** EXCERPT PROVIDED follows **

I'm sorry, but I believe this should be more handled by the soon-to-be
drivers/soc "framework".

> In fact the registers for NMI controller are excluded from the range
> of syscon registers.

Then you are lying in the DT :)

> > I believe this will be used for toggling the SRAM mappings. (Am I right?)
> 
> Definitely right.
> 
> > The second register toggles mappings for MUSB FIFO, EMAC, and a few of
> > the other IP blocks we currently don't support.
> 
> Not yet :)

I wonder how other SoCs are actually handling this mapping between CPU
& DMA vs device of some SRAMs. Did you look at this?

> >> Moreover, the A31 doesn't seem to have this system controller, or at
> >> least this overlap.
> 
> I admit that I didn't check the A31 manual but I trusted the wiki page
> at http://linux-sunxi.org/SRAM_Controller and
> http://linux-sunxi.org/A31/Memory_map
> 
> > There should be something similar, as does the A23. There is no overlap AFAIK.
> 
> I agree and will check also A23.
> 
> >> And since on the A20, registers seem to have one usage only, so I
> >> guess we can just split this IP into several nodes, just like we did
> >> with the NMI.
> >
> > As stated above, the second register toggles SRAM mappings for at most
> > 4 SRAM blocks (for EMAC, MUSB, ACE, ISP).
> >
> > syscon would be a good way to share this register among the various drivers.

** End of EXCERPT PROVIDED **
** STORED DATA follows **

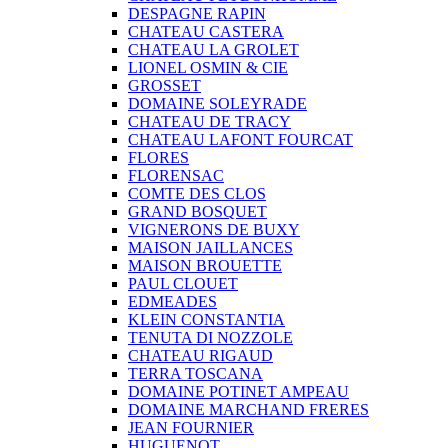
DESPAGNE RAPIN
CHATEAU CASTERA
CHATEAU LA GROLET
LIONEL OSMIN & CIE
GROSSET
DOMAINE SOLEYRADE
CHATEAU DE TRACY
CHATEAU LAFONT FOURCAT
FLORES
FLORENSAC
COMTE DES CLOS
GRAND BOSQUET
VIGNERONS DE BUXY
MAISON JAILLANCES
MAISON BROUETTE
PAUL CLOUET
EDMEADES
KLEIN CONSTANTIA
TENUTA DI NOZZOLE
CHATEAU RIGAUD
TERRA TOSCANA
DOMAINE POTINET AMPEAU
DOMAINE MARCHAND FRERES
JEAN FOURNIER
HUGUENOT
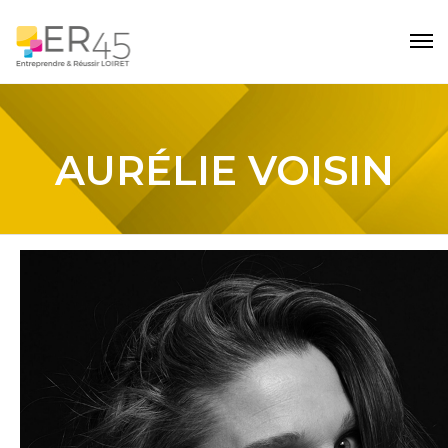
AURÉLIE VOISIN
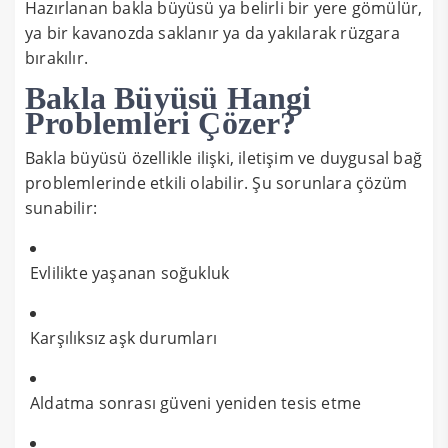
Hazırlanan bakla büyüsü ya belirli bir yere gömülür,
ya bir kavanozda saklanır ya da yakılarak rüzgara
bırakılır.
Bakla Büyüsü Hangi
Problemleri Çözer?
Bakla büyüsü özellikle ilişki, iletişim ve duygusal bağ
problemlerinde etkili olabilir. Şu sorunlara çözüm
sunabilir:
Evlilikte yaşanan soğukluk
Karşılıksız aşk durumları
Aldatma sonrası güveni yeniden tesis etme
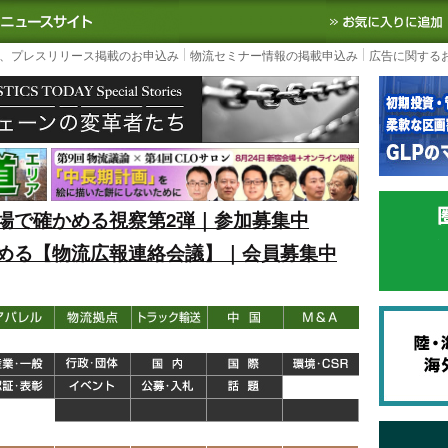
S TODAY｜国内最大の物流ニュースサイト
3PL, SCMなど国内外の最新の物流
、プレスリリース掲載のお申込み
物流セミナー情報の掲載申込み
広告に関する
場で確かめる視察第2弾｜参加募集中
める【物流広報連絡会議】｜会員募集中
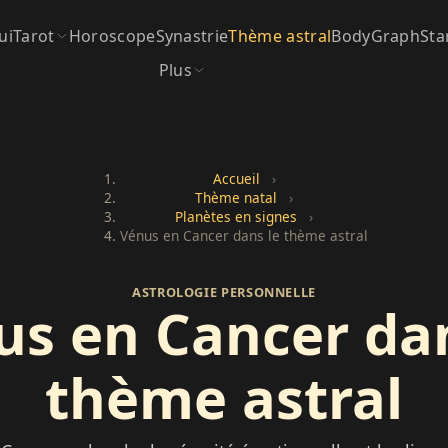
ui
Tarot
Horoscope
Synastrie
Thème astral
BodyGraph
Sta
Plus
Accueil
›
Thème natal
›
Planètes en signes
›
Vénus en Cancer dans le thème astral
ASTROLOGIE PERSONNELLE
us en Cancer dan
thème astral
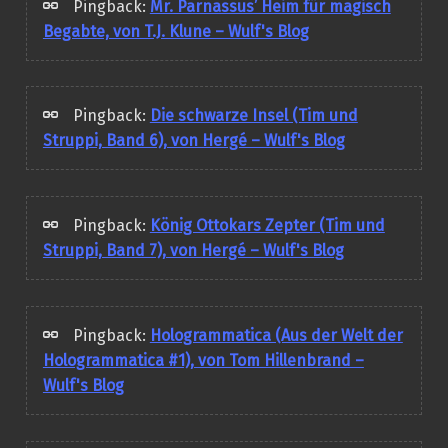
Pingback:
Mr. Parnassus’ Heim für magisch
Begabte, von T.J. Klune – Wulf's Blog
Pingback:
Die schwarze Insel (Tim und
Struppi, Band 6), von Hergé – Wulf's Blog
Pingback:
König Ottokars Zepter (Tim und
Struppi, Band 7), von Hergé – Wulf's Blog
Pingback:
Hologrammatica (Aus der Welt der
Hologrammatica #1), von Tom Hillenbrand –
Wulf's Blog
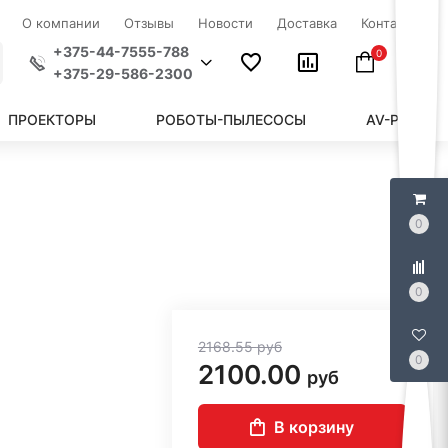
О компании
Отзывы
Новости
Доставка
Контакты
+375-44-7555-788
0
+375-29-586-2300
ПРОЕКТОРЫ
РОБОТЫ-ПЫЛЕСОСЫ
AV-РЕСИВЕ
0
0
2168.55
руб
0
2100.00
руб
В корзину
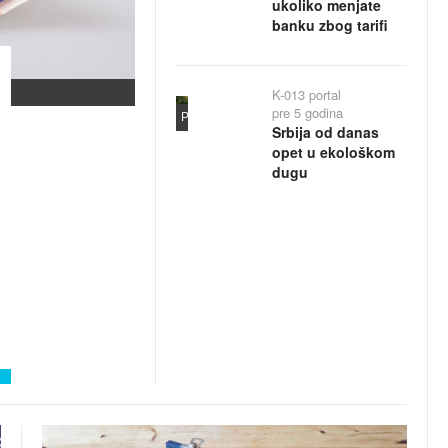
ukoliko menjate
banku zbog tarifi
K-013 portal
pre 5 godina
Pixabay
Srbija od danas
opet u ekološkom
dugu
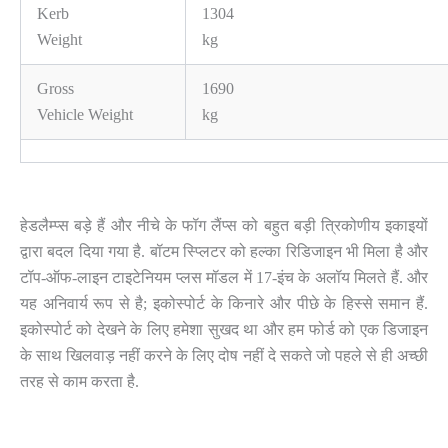
Kerb
1304
Weight
kg
Gross
1690
Vehicle Weight
kg
हेडलैम्प्स बड़े हैं और नीचे के फॉग लैंप्स को बहुत बड़ी त्रिकोणीय इकाइयों
द्वारा बदल दिया गया है. बॉटम स्प्लिटर को हल्का रिडिजाइन भी मिला है और
टॉप-ऑफ-लाइन टाइटेनियम प्लस मॉडल में 17-इंच के अलॉय मिलते हैं. और
यह अनिवार्य रूप से है; इकोस्पोर्ट के किनारे और पीछे के हिस्से समान हैं.
इकोस्पोर्ट को देखने के लिए हमेशा सुखद था और हम फोर्ड को एक डिजाइन
के साथ खिलवाड़ नहीं करने के लिए दोष नहीं दे सकते जो पहले से ही अच्छी
तरह से काम करता है.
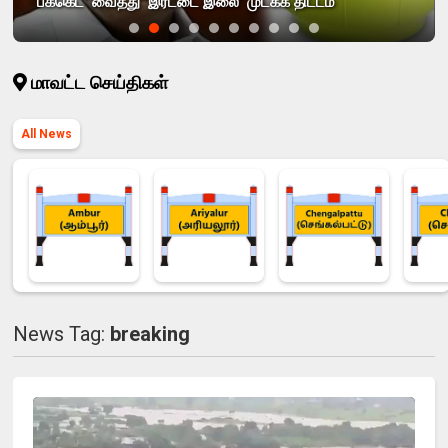
'பக்கெட்' வைத்து 'இரட்டை இலை' முடக்க திட்டம்
மாவட்ட செய்திகள்
All News
News Tag:
breaking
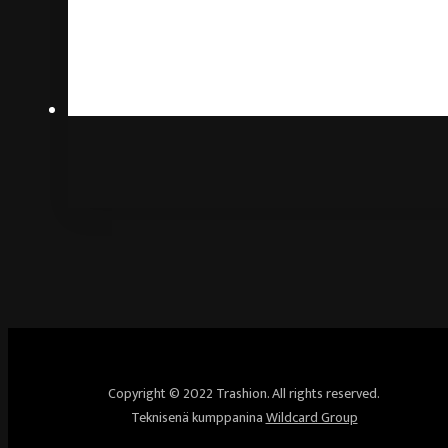
Copyright © 2022 Trashion. All rights reserved.
Teknisenä kumppanina
Wildcard Group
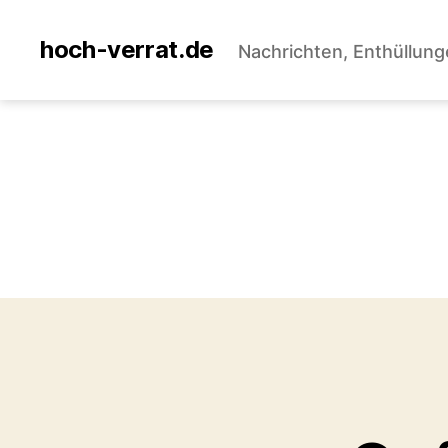
hoch-verrat.de
Nachrichten, Enthüllung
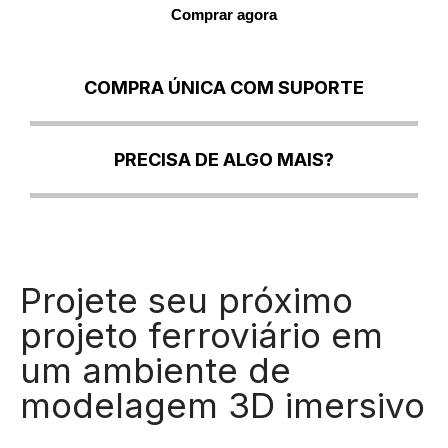
Comprar agora
COMPRA ÚNICA COM SUPORTE
PRECISA DE ALGO MAIS?
Projete seu próximo
projeto ferroviário em
um ambiente de
modelagem 3D imersivo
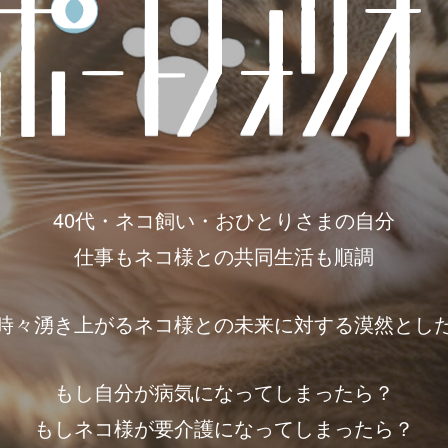
40代・ネコ飼い・おひとりさまの自分
仕事もネコ様との共同生活も順調
時々湧き上がるネコ様との未来に対する漠然とし
もし自分が病気になってしまったら？
もしネコ様が要介護になってしまったら？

** End of STORED DATA **

DIRECTIONS FOR THIS TASK: In the excerpt about the SRAM controller, which four SRAM blocks does the second register toggle mappings for?

EXERCISE RESPONSE: EMAC, MUSB, ACE, and ISP.